Tuesday, June 20, 2023

As long as here be liars, there will be censorship

There may be something in the "Elliott" name which impels the clan to affirm lies; here is Thomas. With deep thoughts on June 19. I was more-profitably employed on that day.

We read here the common The South Was Right! apologetic, which honestly I had thought we'd abandoned a decade or a century ago; but creationists still exist, and in a decade from now we'll still be hearing about THE VAXX!.

I'm on-board with Elliott points #1-4: Lincoln was a politician leading a war, and in war we make compromises. Lincoln wasn't yet ready to free the slaves in Delaware (very close to DC) nor Kentucky (recently neutral). This foreshadows #8 - when DE, KY (with MS and... NJ) opposed Amendment XIII. (NJ looks like a proxy for NYC and Long-guy-land, also.)

It's #5-7 to which I object:

5) Lincoln was racist and thought blacks & whites could never co-exist. He told a group of free blacks who visited the White House [blah blah]
6) Virtually every slave in the U.S. came from slave ship operators based in Northern states. For example, between 1755-1766, Massachusetts imported 23,000 African slaves. After importing slaves was made illegal in 1808, northern states continued importing approx. 40k/yr.
7) The South's leading men morally opposed slavery & believed "the influence of Christianity" would eventually cleanse the south of the institution

On (5), of course the #woke know this and have pulled down Lincoln memorials as a result. Against that, the very-#woke Professor Loewen has pointed out that Lincoln became antiracist over the course of the war, and had architected [if that's a word] some version of "Reconstruction" which programme was later carried out by the Radicals in the late 1860s. "He said things" as a politician in context of a political struggle, after which said struggle ends up shifting, is hardly a "Dunk". Look at Obama's stance on "gay marriage" in 2008.

On (6), the slave-trade had been banned as an international concern, bankrupting the town Salem in Massachusetts IIRC. States like Connecticut and New Jersey also suffered from this ban. The slave-trade then became internal. Virginia had a "buck" system, per Tariq Nasheed; breeding new slaves in-house and selling them downriver. Historians if ethical should not elide an early 1800s situation with the late 1850s.

On (7), two words - "Reactionary Enlightenment". ("Confederate Constitution" would do, as well.) I repeat it is an unethical move to mention anyone prior to 1860; but here, I certainly would not have mentioned Washington, who went to some lengths to chain his escaped slaves back into bondage. "Ona Judge", man. (Reed moar.) Moving to the Unpleasantness: 'twas noted in the Twitter thread that Jefferson Davis believed in the institution as much as did Calhoun, and as Fitzhugh. The CSA had a few thinkers who planned forward to the phasing-out of The Peculiar Institution. I wouldn't have mentioned Lee and Jackson; I would have gone more to Longstreet and (not-a-Christian) Benjamin. But that's if I wanted to help Elliott out, which at this point I really don't.

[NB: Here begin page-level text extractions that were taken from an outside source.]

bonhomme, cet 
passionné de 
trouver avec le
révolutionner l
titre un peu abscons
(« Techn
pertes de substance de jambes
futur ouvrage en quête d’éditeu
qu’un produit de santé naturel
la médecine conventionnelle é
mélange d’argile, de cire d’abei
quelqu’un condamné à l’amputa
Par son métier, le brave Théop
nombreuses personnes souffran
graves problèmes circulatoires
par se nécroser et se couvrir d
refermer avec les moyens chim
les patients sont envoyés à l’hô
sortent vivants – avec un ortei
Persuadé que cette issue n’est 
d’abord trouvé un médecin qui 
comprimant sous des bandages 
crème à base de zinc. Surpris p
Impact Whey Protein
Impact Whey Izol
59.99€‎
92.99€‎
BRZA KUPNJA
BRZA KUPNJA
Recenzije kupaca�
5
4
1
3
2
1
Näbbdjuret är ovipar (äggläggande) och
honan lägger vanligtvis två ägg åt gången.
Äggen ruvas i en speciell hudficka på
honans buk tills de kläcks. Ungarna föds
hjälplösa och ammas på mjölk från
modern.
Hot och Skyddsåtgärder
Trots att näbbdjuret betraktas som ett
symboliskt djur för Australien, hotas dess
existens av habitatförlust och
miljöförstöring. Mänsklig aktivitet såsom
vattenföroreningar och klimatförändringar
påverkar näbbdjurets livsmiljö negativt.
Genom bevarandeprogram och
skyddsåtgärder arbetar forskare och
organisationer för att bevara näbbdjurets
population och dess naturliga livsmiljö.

Blacks know, hereby, that there still exists a market for this tripe among the huwite population. So do reasonably-educated nice white midwits.

That Elliott feels free even now to spout these easily-debunked lies (even where he didn't have to), and that Cernovich will link to the thread... well, that's why #BLM still finds recruits, and suckers. And that is why the non-Right sleeps well at night supporting censorship against the Right.

SAILER 6/21: The facts, as we have them.